§ Given problem A
Determine whether each statement below agrees with the forum post on whether recipes are futile. Answer yes or no for each, quoting the deciding words of the post. (i) Alton Brown calls himself a "Culinary Cartographer." (ii) The writer's mother taught the writer how to cook. (iii) The writer chose to place the post in the BoH section.

§ Document text
+++

# Are recipes futile?



## Eamon Burke (Mar 29, 2011)

This might veer off a bit, but keep with me, I swear I'm going somewhere.:razz:

Alton Brown created a great analogy in which dishes are the destination and you are a traveller. A recipe is like step by step directions--they will get you there without fail, as long as nothing changes and you make no mistakes. They also won't get you anywhere else. He calls himself a "Culinary Cartographer" because he wants to give you a map, and then you can just find the food you want, and get yourself there--if there is a detour, you can manage. I love this concept, and feel that it works well--I grew up tightly following recipe books, and my mom taught me why to cook. Alton Brown and Harold McGee taught me how to cook.

I work in food, and considered putting this in the BoH section, but figured a lot of home cooks can get in on my feelings, or not.

+++

§ Data rows

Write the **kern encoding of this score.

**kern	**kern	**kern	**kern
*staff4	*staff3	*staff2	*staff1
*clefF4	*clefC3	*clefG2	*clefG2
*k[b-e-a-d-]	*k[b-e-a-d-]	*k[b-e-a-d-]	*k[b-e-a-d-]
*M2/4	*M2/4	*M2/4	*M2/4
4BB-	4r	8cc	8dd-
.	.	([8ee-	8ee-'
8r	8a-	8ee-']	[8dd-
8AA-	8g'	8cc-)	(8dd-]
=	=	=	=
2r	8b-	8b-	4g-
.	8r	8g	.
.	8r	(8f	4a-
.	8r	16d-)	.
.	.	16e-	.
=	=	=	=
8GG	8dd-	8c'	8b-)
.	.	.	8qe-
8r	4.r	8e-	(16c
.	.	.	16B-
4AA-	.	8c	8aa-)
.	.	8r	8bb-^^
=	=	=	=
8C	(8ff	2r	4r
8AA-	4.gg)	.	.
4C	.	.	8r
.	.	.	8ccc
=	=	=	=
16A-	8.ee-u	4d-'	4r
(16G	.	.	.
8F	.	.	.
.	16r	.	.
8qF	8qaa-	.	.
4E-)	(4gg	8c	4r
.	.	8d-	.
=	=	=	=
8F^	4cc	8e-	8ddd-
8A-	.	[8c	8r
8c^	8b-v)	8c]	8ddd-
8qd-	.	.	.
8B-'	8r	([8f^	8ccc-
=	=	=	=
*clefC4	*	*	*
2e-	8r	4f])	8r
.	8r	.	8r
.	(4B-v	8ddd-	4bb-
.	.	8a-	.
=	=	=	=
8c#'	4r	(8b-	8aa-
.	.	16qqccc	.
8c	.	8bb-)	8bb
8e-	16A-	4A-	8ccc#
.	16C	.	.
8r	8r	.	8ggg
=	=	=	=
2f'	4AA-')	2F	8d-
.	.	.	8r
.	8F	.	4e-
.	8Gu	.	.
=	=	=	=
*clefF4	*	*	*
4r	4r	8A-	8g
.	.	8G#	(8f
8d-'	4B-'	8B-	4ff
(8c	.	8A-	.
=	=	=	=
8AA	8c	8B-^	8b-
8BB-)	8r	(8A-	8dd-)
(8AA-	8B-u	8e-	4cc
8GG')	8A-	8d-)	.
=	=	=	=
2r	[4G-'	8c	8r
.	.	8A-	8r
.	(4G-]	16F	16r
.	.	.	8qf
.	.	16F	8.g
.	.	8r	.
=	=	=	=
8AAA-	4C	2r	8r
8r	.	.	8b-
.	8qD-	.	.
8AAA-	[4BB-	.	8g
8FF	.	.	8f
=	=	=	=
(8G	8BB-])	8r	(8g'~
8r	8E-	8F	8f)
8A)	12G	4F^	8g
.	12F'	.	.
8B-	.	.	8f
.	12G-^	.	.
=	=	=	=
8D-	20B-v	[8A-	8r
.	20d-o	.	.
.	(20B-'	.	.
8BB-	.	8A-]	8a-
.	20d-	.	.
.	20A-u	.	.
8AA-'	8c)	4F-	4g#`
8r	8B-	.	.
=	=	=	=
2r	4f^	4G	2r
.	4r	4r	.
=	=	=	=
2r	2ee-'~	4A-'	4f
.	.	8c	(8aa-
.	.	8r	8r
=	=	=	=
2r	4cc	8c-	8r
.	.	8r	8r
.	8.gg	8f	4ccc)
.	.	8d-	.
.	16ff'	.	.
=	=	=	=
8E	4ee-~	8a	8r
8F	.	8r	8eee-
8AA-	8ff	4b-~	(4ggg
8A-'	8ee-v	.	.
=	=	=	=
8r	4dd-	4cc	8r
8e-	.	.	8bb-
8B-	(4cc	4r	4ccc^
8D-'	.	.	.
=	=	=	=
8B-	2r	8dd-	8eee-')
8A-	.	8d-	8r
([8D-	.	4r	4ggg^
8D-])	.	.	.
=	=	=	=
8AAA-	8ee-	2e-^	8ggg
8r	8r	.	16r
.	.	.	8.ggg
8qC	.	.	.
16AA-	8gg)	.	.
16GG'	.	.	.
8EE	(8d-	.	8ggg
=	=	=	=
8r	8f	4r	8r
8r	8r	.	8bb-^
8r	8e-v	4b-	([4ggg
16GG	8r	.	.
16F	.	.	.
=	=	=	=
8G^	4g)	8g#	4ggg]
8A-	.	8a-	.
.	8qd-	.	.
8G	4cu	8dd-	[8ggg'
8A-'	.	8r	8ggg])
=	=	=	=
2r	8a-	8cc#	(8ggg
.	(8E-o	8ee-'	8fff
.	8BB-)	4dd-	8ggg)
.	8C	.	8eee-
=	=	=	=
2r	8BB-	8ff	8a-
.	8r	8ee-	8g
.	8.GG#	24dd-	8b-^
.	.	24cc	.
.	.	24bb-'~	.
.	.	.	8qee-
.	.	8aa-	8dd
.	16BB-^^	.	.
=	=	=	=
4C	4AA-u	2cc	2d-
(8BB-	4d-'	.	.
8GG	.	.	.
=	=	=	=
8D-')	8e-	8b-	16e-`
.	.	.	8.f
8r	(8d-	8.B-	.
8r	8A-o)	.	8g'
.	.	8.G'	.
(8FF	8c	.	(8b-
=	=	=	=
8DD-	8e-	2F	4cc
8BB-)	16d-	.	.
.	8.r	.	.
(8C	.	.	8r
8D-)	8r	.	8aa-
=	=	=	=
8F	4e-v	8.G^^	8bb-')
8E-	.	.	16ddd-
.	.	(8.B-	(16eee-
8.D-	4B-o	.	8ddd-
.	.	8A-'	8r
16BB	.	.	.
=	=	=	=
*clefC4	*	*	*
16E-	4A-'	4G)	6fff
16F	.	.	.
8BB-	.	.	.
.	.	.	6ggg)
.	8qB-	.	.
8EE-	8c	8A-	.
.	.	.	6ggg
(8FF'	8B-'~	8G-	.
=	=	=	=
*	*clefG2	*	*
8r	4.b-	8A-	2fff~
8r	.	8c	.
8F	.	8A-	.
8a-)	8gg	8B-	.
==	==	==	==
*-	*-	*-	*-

+++

§ Given problem B
List each line of the entries above that contains the string "kern". Case counts.

§ Exercise result A
(i) Yes: "He calls himself a "Culinary Cartographer" because he wants to give you a map"
(ii) No: "my mom taught me why to cook. Alton Brown and Harold McGee taught me how to cook."
(iii) No: "considered putting this in the BoH section, but figured a lot of home cooks can get in on my feelings, or not."

§ Exercise result B
Write the **kern encoding of this score.
**kern	**kern	**kern	**kern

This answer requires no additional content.